Moreover, it quickly becomes clear that Ushikawa, despite his shady associations and off-putting countenance, has much in common with Aomame and Tengo. Like them, he is a lonely individual who copes through routine and self-discipline. Moreover, he takes great pride in his work as do Aomame and Tengo—and with good reason: It takes him very little time to unravel the basic threads of the conspiracy against Leader, even if he is still unsure of Aomame’s location. However, this pride is his work will ultimately be his undoing, as shown near the end of the book.

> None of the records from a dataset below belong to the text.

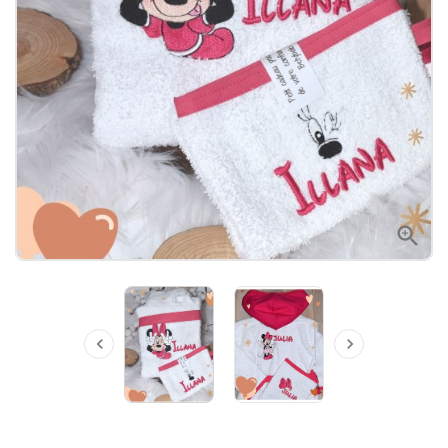



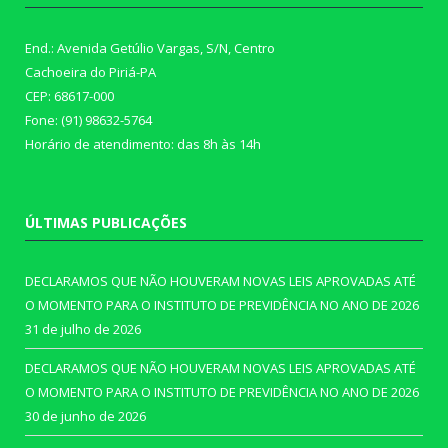
End.: Avenida Getúlio Vargas, S/N, Centro
Cachoeira do Piriá-PA
CEP: 68617-000
Fone: (91) 98632-5764
Horário de atendimento: das 8h às 14h
ÚLTIMAS PUBLICAÇÕES
DECLARAMOS QUE NÃO HOUVERAM NOVAS LEIS APROVADAS ATÉ
O MOMENTO PARA O INSTITUTO DE PREVIDÊNCIA NO ANO DE 2026
31 de julho de 2026
DECLARAMOS QUE NÃO HOUVERAM NOVAS LEIS APROVADAS ATÉ
O MOMENTO PARA O INSTITUTO DE PREVIDÊNCIA NO ANO DE 2026
30 de junho de 2026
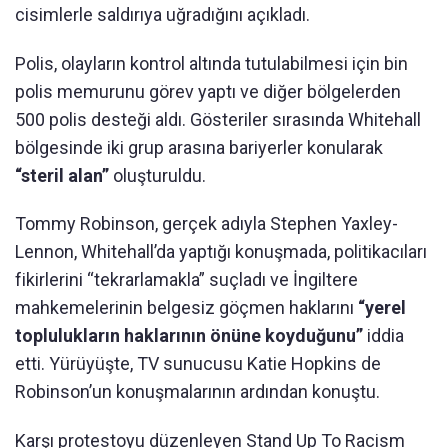
cisimlerle saldırıya uğradığını açıkladı.
Polis, olayların kontrol altında tutulabilmesi için bin
polis memurunu görev yaptı ve diğer bölgelerden
500 polis desteği aldı. Gösteriler sırasında Whitehall
bölgesinde iki grup arasına bariyerler konularak
“steril alan”
oluşturuldu.
Tommy Robinson, gerçek adıyla Stephen Yaxley-
Lennon, Whitehall’da yaptığı konuşmada, politikacıları
fikirlerini “tekrarlamakla” suçladı ve İngiltere
mahkemelerinin belgesiz göçmen haklarını
“yerel
toplulukların haklarının önüne koyduğunu”
iddia
etti. Yürüyüşte, TV sunucusu Katie Hopkins de
Robinson’un konuşmalarının ardından konuştu.
Karşı protestoyu düzenleyen Stand Up To Racism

Meanwhile, Aomame and Tengo both fall into strict yet comfortable routines as they wait for one another to return. In Aomame’s case, she spends hours every night on the balcony hoping for a glimpse of Tengo atop the slide. Tengo waits in his father’s room hoping that the air chrysalis with Aomame inside will reappear. This shows some evidence of personal improvement; while in the past Aomame and Tengo were satisfied knowing they feel love for one another, now they possess real hope in seeing each other again. Aomame gives voice to this improvement in her emotional condition, thinking to herself, “Living—not dying—means the possibility of seeing Tengo again. I want to live. [...] Had she ever experienced that feeling before in her life” (610).

Even still, the two are stuck in stasis, merely waiting for something to happen that will bring them together, rather than taking active steps to seek each other out. Again, this is an improvement over the resigned loneliness of their past 20 years—particularly for Aomame, who was on the brink of suicide. Yet neither individual will find the other unless they move forward, a conclusion Tengo reaches with the help of Nurse Adachi and a hit of hashish. She likens the experience to being a dohta inside an air chrysalis, and so it is telling that when Tengo smokes hashish, he hallucinates himself being back in the classroom with Aomame at ten years old. Given that he last saw Aomame as a ten-year-old dohta inside an air chrysalis, Murakami conveys that adult Aomame and Tengo are mazas, and their ten-year-old selves are their dohtas. Having lost touch with their respective inner children—or, in the parlance of Air Chrysalis, the “shadow of the maza’s heart and mind” (539)—the only way to retrieve what is lost and escape loneliness is to find one another.

To do that, however, Tengo must leave Chikura—or, what he and Fuka-Eri call “the cat town,” another word for 1Q84. Adachi emphasizes the urgency of this when she tells him, “When morning comes you will be leaving here, Tengo. Before the exit is blocked” (692). People may come to 1Q84/the cat town to find a way to assuage their long-neglected loneliness, but that is only half the equation. They must also find a way to leave, or else their hopes of overcoming loneliness will curdle as they sit waiting passively for something to happen.

Finally, Book 3 introduces a nameless NHK fee collector who harasses both Aomame and Fuka-Eri. It is no stretch of the imagination to conclude that the collector is a projection of Tengo’s father’s consciousness. It is even possible that he willed himself into a coma just so he could astral-project himself back to Tokyo and do what he loves best: haranguing people into paying NHK fees. This only adds to the immense tragedy of Tengo’s father’s life: Born desperately poor in Manchuria, his father applied all his skills and what little resources he had to serve the growing needs of capitalism in the last half of the century in Japan. Doing so alienated his son and likely his wife, too. Even in old age—even in a coma—he can find no rest and no satisfaction, compelled by a quest for affirmation from superiors who are likely long retired or dead.